再比如,阿拉伯人聲稱旭烈兀攻打巴格達時,屠殺了八十萬人,而實際上巴格達人口最高峰時期也沒有超過五十萬。另外,巴格達不是強攻下來,而是被勸降的。蒙古軍隊並沒有進城,而是委托基督徒管理街區和城堡。巴格達城裏也確實發生了搶劫和殺戮,但這不是蒙古軍幹的,而是巴格達的地痞們和聶思脫裏派基督教徒們幹的。就像美軍在伊拉克戰爭中攻占巴格達後,也發生了搶劫,但那不是美軍幹的,是當地人幹的事。當然,哈裏發是被處死的。處死的方法也很奇特。旭烈兀和成吉思汗一樣,都是遊牧生活的崇尚者,不貪圖錢財,隻在乎人心。成吉思汗,窩闊台,旭烈兀皆是散財凝聚人心的主,所以十分不理解哈裏發為啥守著萬貫家財投降,而不是把財富分給人民以團結起來抗戰。也因此,旭烈兀十分鄙視這個哈裏發,讓人把他的金銀財寶都放到他身邊,而不給他飯吃,生生將他餓死。

忽必烈時期蒙古帝國的擴張達到了極限,東西方的帝國邊界已經確定下來。在兩次征伐日本失敗後,蒙古鐵騎止於朝鮮半島。征伐爪哇的失利,讓蒙古向東南亞地區的擴張的野心得以遏製。在西域蒙古勢力止步於地中海東岸,並且在控製了俄羅斯後,西域四大汗國就陷入了汗王之間的內戰,擴張就此停止。

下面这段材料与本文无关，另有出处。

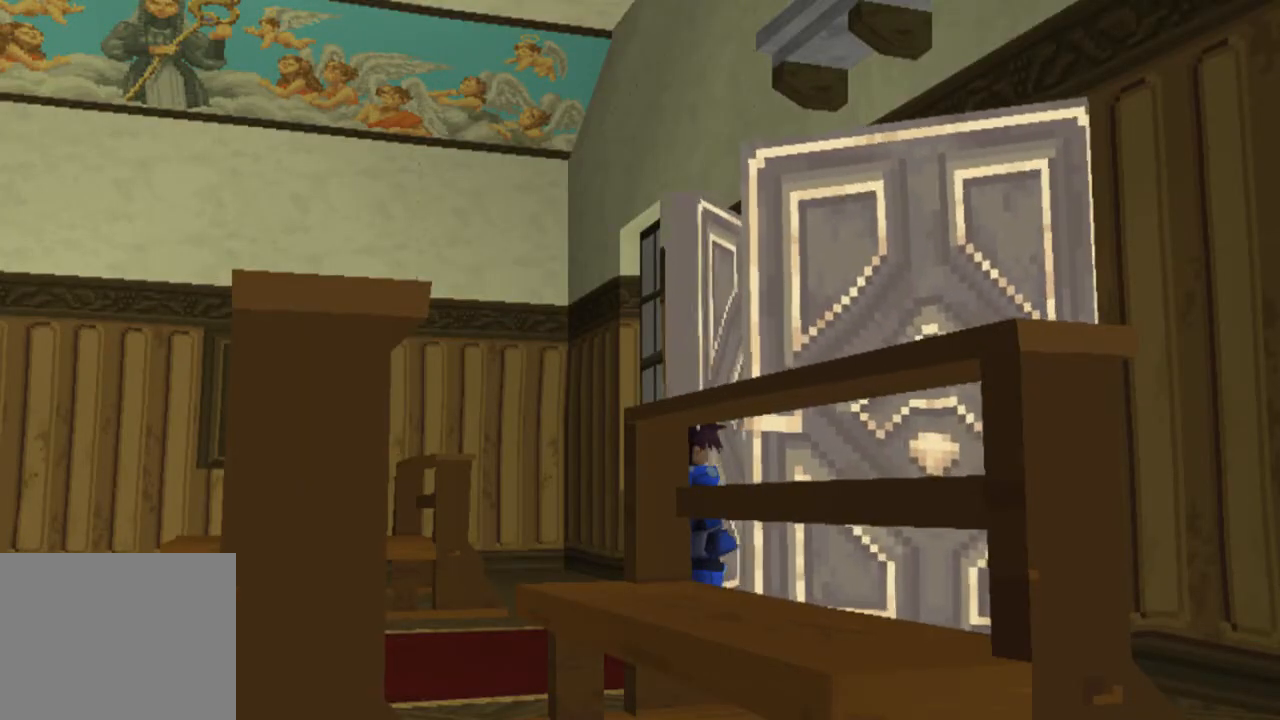
{"buttons": [], "left_stick": "center", "right_stick": "center", "events": []}
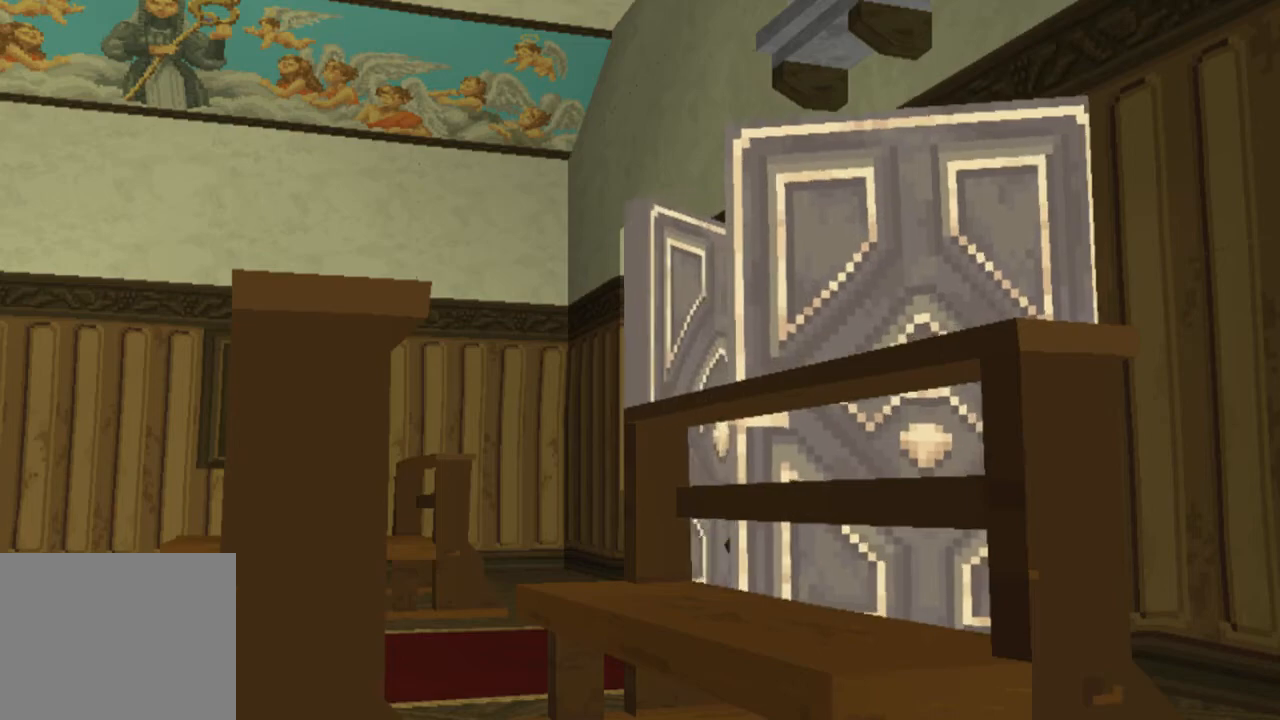
{"buttons": [], "left_stick": "center", "right_stick": "center", "events": []}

蒙古史本身就是一部世界史。所以談蒙古史,不能隻說蒙元曆史,還要講中亞及西亞的蒙古史。曆史上從沒有過一個帝國有如此大的能力,將歐亞大陸真正的整合在一起。如今歐亞大陸的政治版圖,基本繼承蒙古帝國時留下的形態。陸路上的東西方貿易通道在蒙古時代變得暢通無阻,蒙古將戰時使用的驛站製度保存下來,變為絲綢之路上為商人服務和傳遞信息的驛站。每四十公裏設一個驛站的做法,在蒙古之前,隻有塞爾柱突厥人統治的時期有過,但其覆蓋的道路不長。在蒙古三次西征後,這種驛站製度已經十分成熟和繁忙了。

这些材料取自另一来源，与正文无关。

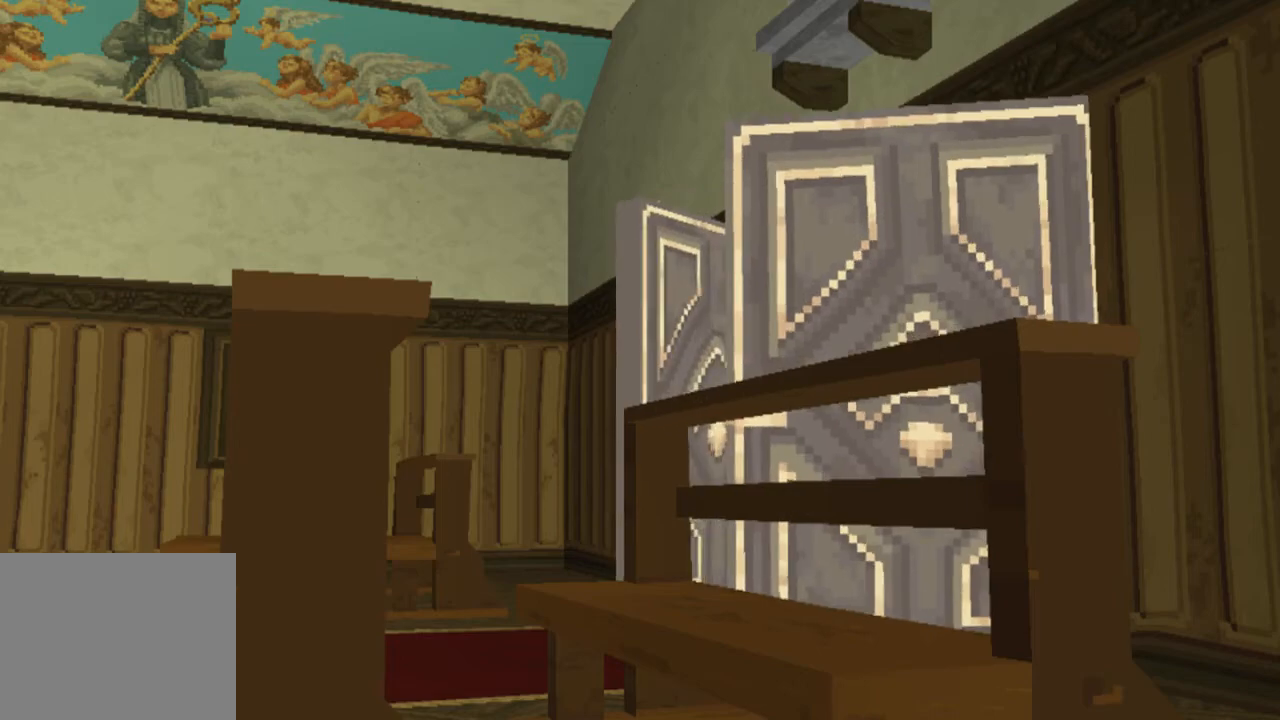
{"buttons": ["CIRCLE"], "left_stick": "center", "right_stick": "center", "events": [[250, "CIRCLE", "down"]]}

這裏要特意講一下被馬可波羅高度讚揚的蒙古的驛站製度。蒙古的驛站分為兩種,一種是為商人和官員服務的四十公裏一個的驛站,這個是用馬來傳遞信息的。每天行程為四百公裏。還有一個與之並行的隸屬於兵部的戰情通報係統。這個係統被稱為“急腳遞”,也就是不用馬匹,而是用人來傳遞信息。“急腳遞”要求信使全力奔跑,每段最多傳遞五公裏,估計挑選出的信使都是長跑運動員。這些信使在腰帶上綁著鈴鐺,這樣,人沒到下一個遞送站,接力者就聽到鈴聲開始做準備。信一到,接力者立馬全速起跑。通過這種接力賽跑,“急腳遞”一日的信息傳遞速度可以達到普通旅行者的十倍。現在五千米世界長跑記錄為12分37秒35,暫由埃塞俄比亞運動員貝克勒保持著。假設當時蒙古的信使的長跑速度是30分鍾的話,一天按十小時計算,那蒙古“急腳遞”一天能跑一千公裏。而十六世紀末時,在歐洲400公裏的信件需要十天時間。難怪馬可波羅說:“無論是對國王、皇帝還是能想到的任何人來說,這是他們活在世上能夠享受的最偉大資源。”

元代對驛站的管理也是很細致的,而且是法治化的。所有關於驛站的管理條例都收入於元代法規大全----《元典章》。每天行程距離、官員待遇、露宿驛站的程序、甚至連不準向驛站索要妓女都有詳細規定。元代時蒙元地區有多少個驛站及整個大蒙古統治地區有多少驛站我沒有數據,但繼承了元代驛站製度的明代在朱元璋時期就擁有1706個驛站。而明代的驛站是被削減了的,而且控製的疆域麵積也遠遠小於蒙古時期。

在整個蒙古統治時期,在蒙古人保護下的陸上絲綢之路比任何一個時代都安全和長遠。海上貿易通道在忽必烈時期也已成型,那時從中國福建泉州港到波斯灣和紅海的海上通道變得非常忙碌和安全。

格魯賽評論說:“正是因為將所有的突厥—蒙古民族統一在了一個龐大的帝國之中,正是因為在從中國到裏海的範圍內強製推行鐵血紀律,成吉思汗才平息了無休止的內戰,為商旅們提供了前所未有的安全環境。”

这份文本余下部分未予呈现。